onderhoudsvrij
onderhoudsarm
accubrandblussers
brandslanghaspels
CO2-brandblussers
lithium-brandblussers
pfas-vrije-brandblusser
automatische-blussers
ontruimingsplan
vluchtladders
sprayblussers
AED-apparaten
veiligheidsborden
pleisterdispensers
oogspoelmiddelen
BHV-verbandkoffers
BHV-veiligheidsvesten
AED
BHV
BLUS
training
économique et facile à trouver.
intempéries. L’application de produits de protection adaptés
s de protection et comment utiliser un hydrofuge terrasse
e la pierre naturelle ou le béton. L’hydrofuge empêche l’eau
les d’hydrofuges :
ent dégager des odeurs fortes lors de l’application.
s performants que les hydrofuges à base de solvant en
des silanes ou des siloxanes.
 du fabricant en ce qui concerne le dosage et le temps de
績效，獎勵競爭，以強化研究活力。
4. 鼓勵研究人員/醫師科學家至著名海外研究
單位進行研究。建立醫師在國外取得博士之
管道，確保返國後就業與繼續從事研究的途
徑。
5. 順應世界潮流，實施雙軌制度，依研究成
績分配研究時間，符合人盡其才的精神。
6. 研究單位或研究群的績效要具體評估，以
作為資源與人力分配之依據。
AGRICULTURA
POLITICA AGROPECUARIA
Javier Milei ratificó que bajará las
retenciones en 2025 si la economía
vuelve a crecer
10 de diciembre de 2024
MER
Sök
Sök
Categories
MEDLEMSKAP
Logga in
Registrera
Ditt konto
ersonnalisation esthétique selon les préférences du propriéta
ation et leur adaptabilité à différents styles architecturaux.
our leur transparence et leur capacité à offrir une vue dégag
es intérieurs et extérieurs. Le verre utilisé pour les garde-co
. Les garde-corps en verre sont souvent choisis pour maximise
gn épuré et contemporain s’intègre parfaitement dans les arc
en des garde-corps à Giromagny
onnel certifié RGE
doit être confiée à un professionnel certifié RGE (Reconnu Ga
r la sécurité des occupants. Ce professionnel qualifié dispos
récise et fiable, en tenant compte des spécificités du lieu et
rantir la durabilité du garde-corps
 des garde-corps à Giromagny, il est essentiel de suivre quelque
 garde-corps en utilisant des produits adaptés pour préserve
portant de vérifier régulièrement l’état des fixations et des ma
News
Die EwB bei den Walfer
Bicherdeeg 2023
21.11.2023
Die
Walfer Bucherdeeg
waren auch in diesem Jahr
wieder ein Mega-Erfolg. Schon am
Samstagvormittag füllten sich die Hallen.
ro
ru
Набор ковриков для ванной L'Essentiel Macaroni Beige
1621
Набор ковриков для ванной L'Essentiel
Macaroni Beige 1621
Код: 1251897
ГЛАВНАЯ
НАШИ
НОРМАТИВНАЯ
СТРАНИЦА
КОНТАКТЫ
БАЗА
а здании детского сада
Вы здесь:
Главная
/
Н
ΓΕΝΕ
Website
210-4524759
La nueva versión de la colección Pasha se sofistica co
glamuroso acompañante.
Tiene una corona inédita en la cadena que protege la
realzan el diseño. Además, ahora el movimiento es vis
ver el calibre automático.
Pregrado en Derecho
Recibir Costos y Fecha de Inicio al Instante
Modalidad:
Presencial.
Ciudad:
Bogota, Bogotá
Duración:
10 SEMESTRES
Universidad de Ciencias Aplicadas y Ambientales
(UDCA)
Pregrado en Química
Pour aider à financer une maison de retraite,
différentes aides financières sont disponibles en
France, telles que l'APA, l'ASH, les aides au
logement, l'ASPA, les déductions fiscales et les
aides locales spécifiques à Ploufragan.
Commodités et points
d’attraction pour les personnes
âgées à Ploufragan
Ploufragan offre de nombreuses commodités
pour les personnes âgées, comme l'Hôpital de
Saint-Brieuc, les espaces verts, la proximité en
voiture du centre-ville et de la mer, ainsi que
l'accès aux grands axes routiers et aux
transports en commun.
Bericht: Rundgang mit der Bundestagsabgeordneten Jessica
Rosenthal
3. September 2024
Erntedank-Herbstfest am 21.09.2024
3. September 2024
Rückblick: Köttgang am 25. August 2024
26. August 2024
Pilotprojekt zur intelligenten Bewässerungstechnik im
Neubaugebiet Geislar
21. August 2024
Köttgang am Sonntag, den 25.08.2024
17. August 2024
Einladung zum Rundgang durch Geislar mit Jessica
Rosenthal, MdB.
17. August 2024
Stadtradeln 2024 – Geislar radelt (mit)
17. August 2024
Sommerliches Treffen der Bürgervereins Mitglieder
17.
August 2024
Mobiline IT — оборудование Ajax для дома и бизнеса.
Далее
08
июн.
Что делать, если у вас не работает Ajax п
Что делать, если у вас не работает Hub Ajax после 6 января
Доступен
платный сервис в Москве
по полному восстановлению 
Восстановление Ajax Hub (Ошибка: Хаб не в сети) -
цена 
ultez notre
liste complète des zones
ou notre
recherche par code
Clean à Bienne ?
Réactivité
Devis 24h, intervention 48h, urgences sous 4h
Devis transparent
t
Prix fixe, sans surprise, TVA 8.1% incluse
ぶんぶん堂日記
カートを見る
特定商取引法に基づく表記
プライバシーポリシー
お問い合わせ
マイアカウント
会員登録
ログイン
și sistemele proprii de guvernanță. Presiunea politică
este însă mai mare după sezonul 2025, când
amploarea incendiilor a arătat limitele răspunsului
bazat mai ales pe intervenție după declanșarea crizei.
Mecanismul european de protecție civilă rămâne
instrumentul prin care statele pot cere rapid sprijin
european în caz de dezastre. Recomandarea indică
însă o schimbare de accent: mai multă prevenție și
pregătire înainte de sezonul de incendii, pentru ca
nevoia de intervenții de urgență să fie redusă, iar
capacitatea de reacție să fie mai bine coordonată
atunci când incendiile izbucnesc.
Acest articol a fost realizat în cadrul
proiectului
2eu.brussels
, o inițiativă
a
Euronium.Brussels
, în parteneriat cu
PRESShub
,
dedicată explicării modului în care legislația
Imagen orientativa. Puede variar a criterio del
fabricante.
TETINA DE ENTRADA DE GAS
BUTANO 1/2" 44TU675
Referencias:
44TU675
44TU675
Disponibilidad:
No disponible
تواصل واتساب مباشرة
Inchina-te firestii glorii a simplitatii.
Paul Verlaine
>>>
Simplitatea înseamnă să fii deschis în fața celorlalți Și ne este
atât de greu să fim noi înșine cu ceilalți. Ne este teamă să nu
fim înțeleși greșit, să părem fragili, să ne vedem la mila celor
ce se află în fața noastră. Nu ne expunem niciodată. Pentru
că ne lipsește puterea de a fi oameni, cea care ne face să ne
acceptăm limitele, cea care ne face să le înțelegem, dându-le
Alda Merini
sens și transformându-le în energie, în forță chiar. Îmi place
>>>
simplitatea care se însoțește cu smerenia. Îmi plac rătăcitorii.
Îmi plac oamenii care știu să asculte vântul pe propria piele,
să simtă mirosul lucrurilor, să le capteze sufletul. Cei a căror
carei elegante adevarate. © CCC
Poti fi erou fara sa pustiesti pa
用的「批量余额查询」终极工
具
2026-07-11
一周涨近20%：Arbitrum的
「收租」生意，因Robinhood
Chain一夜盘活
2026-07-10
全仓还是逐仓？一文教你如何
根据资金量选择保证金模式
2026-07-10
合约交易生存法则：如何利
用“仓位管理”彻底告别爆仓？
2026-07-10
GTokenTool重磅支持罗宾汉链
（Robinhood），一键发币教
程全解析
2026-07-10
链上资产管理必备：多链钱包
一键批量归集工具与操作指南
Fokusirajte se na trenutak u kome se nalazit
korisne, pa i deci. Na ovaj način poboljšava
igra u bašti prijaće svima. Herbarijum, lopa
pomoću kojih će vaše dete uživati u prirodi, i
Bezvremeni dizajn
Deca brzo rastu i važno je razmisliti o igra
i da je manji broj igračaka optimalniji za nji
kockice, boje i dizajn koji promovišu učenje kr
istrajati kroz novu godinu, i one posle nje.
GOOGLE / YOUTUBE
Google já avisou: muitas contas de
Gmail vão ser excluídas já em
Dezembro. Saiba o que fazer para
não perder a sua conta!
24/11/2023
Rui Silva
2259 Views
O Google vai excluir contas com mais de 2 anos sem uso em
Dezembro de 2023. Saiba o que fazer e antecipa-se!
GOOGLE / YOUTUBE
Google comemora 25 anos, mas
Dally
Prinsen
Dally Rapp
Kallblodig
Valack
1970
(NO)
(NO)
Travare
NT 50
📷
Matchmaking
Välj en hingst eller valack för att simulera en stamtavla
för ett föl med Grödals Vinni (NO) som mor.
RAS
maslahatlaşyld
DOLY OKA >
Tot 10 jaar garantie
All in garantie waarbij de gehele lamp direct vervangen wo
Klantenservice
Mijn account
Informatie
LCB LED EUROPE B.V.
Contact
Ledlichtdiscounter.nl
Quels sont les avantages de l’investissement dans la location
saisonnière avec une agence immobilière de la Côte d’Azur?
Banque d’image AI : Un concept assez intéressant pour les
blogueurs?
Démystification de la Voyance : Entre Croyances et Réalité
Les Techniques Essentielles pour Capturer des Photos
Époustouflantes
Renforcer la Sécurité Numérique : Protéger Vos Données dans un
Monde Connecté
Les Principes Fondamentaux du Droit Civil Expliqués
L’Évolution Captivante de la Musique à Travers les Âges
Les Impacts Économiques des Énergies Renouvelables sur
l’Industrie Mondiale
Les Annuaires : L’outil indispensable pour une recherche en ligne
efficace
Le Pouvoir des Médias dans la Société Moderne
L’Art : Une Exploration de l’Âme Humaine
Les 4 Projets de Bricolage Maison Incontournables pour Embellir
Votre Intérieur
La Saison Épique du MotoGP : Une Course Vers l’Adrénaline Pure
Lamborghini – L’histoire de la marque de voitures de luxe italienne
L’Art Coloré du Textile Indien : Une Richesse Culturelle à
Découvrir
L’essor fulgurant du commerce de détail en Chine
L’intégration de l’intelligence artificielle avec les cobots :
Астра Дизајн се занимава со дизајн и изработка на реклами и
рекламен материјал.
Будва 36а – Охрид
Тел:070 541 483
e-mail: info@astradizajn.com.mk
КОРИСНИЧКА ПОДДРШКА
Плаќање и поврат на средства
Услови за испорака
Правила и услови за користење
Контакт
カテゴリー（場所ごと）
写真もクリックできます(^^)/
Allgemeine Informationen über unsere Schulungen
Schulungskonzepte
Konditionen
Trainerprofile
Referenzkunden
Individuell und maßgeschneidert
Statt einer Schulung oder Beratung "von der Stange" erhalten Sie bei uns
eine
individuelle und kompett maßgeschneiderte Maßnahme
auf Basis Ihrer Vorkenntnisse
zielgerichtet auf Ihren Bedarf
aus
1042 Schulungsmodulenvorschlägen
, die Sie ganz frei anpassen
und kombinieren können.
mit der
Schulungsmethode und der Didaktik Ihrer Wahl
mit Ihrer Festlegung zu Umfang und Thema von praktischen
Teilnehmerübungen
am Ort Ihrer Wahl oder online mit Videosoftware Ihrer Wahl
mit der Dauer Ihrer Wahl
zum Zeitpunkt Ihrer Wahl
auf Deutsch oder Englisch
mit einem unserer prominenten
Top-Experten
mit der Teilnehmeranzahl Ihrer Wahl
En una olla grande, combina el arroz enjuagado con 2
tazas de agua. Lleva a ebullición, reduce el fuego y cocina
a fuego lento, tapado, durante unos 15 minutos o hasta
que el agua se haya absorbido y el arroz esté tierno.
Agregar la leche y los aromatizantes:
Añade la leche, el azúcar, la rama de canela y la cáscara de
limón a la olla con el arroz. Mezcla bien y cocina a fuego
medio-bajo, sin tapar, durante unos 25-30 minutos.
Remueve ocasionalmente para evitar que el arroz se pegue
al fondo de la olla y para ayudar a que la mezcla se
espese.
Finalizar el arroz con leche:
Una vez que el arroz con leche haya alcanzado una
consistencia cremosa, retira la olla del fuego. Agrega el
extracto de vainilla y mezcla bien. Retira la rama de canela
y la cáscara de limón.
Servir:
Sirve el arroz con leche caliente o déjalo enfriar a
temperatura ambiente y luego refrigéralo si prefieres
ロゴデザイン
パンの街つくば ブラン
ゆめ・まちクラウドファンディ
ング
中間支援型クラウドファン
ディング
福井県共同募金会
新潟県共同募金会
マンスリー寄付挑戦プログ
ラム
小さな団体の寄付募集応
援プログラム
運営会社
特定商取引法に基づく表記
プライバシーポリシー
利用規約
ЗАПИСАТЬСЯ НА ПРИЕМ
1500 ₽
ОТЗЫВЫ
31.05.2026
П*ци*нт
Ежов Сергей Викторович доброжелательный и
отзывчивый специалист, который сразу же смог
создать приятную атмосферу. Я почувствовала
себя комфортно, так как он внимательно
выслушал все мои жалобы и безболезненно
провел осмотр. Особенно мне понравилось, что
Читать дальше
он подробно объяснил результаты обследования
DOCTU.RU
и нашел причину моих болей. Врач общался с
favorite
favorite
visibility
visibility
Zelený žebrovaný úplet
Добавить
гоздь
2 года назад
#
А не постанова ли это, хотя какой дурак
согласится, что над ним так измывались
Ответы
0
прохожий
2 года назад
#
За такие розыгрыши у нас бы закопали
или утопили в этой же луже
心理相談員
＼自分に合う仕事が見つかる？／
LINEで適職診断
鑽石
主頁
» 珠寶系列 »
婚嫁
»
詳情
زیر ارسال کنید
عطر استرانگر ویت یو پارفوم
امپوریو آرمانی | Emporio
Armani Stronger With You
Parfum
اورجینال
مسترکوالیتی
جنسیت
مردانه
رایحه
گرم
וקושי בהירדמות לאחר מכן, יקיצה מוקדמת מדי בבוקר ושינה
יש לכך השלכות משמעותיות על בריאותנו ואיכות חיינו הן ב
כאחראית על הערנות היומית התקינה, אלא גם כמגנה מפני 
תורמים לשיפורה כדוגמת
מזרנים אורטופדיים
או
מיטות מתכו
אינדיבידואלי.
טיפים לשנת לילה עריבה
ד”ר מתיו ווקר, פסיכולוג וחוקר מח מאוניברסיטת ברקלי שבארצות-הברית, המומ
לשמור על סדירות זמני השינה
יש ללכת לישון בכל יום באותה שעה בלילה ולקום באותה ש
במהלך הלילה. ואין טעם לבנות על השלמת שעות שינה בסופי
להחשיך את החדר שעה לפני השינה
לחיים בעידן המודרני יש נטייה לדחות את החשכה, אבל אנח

*Work instructions:* Copy out each line of the data in which the word "haya" appears.

*Answer box:*
que el agua se haya absorbido y el arroz esté tierno.
Una vez que el arroz con leche haya alcanzado una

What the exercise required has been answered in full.